With civil war, abject poverty, and millions displaced under the umbrella President Afwerki’s political tyranny, Eritrea is symbolic as the crisis for which the world stood idly by. Ranked 164th in the 2016 Corruption Perception Index, Eritrean civilians must live life trapped in the sphere of the one party state, with suppression of all political opposition since Afwerki seized power in 1993. Detention without trial and forced labour camps lie in wait for political dissenters, creating a culture of fear that encourages loyalty to the ruling party, the PFDJ. Yet despite the injustice of this economic and humanitarian turmoil, Eritrea remains invisible in conventional Western media; a forgotten crisis of the 4.5 million people on the Eastern Horn of Africa, with little sign that the end is near.
The Eritrean economy has ground to a halt under the protectionist nationalism of the ruling party, evident by the 50% poverty rate that is forecast to increase as the crisis deepens. The nation has long been a bastion of the self-reliant autarchic doctrine, originating from it’s 30 year war of independence from Ethiopia, when all resources were produced in underground factories. This ideology has permeated into the Eritrean economy, contradicting Ricardian economic theory of mutual benefits from trade. The economy has been stifled by the lack of resources, contributing to the 53% rate of malnutrition in the country.
The haunt of such self-reliance persistence has a further hold on the military situation. Unlike the situation in other African warring states such as The Democratic Republic of the Congo, where UN peacekeeping troops are a common sight, cruising the forests in their armoured vehicles, such external aid is a rare occurrence in Eritrea. Their steadfast dedication to believing in their own abilities through rejection of foreign help is slowly crippling the country, prolonging the civil war that has already left 12% of its population as refugees. 5,000 Eritreans embark on the perilous journey through the desert each month to escape the oppressive regime. The risk of falling into the hands of human traffickers in conjunction with the dangerous sea crossing is evidence of the desire to escape the country; a betrayal of the independence cause that they fought so hard to achieve.
Yet the government’s lock on personal freedoms is perhaps the greatest sorrow from Eritrea’s crisis.
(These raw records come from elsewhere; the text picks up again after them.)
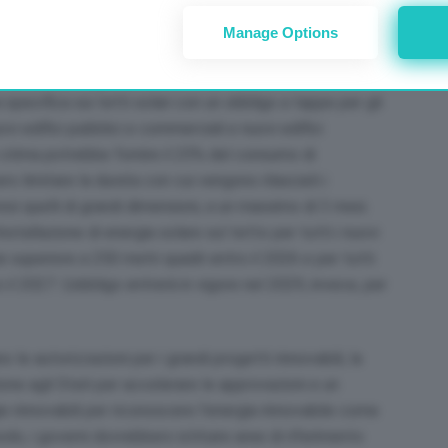
Manage Options
iato una
‘strategia solare dell’Ue
’ per raddoppiare la
stallare 600 Gigawatt di nuova potenza entro il 2030.
specifica sui tetti solari con un obbligo a tappe per gli
ovi edifici pubblici e commerciali e nuovi edifici
Ue stima potrebbe fornire il 25% del consumo di
ero limitare la durata con cui vengono rilasciati i
esi quelli di grandi dimensioni, a un massimo di 3 mesi.
tallazione di energia solare sul tetto per tutti i nuovi
e superiore a 250 metri quadri entro il 2026 e per tutti
o il 2027. L’obbligo entrerà in vigore nel 2029, invece, per
le autorizzazioni per i grandi progetti rinnovabili, la
 agli Stati per accelerare le approvazioni e un
 rinnovabili per riconoscere l’energia rinnovabile come
odo, i governi dovrebbero istituire aree di riferimento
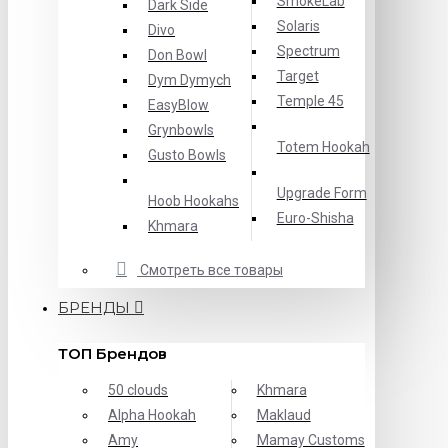
SmokeLab
Dark Side
Solaris
Divo
Spectrum
Don Bowl
Target
Dym Dymych
Temple 45
EasyBlow
Grynbowls
Totem Hookah
Gusto Bowls
Upgrade Form
Hoob Hookahs
Еuro-Shisha
Khmara
Смотреть все товары
БРЕНДЫ
ТОП Брендов
50 clouds
Khmara
Alpha Hookah
Maklaud
Amy
Mamay Customs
The lack of Western media coverage is partly a result of Eritrea’s closure to foreign media outlets, creating a secretive police state where prisons are “overflowing”, in a report by American Ambassador Ronald McMullen. Months of negotiation with the central government were needed for the BBC to gain access to Eritrea for a documentary. Thus, the traditional argument of the political gravity effect may not hold; it is not Western media’s reluctance to focus on Africa and preference for the affairs of similar developed nations that is the cause of the low coverage, but the restrictions imposed by the African nation itself.
Eritrea is plummeting towards its doom as the Western world remains in oblivion. Whilst we enjoy the peace, civil liberties and economic freedom of the developed world, Eritrea languishes in poverty with barely a reference in our daily media. This is a dangerous situation for the future of Mr Afwerki’s state; reluctance to accept financial and humanitarian aid could precipitate further outflows of refugees fleeing the fighting and political constraints. Eritrea’s future hangs in the balance; yet the Western world barely knows it.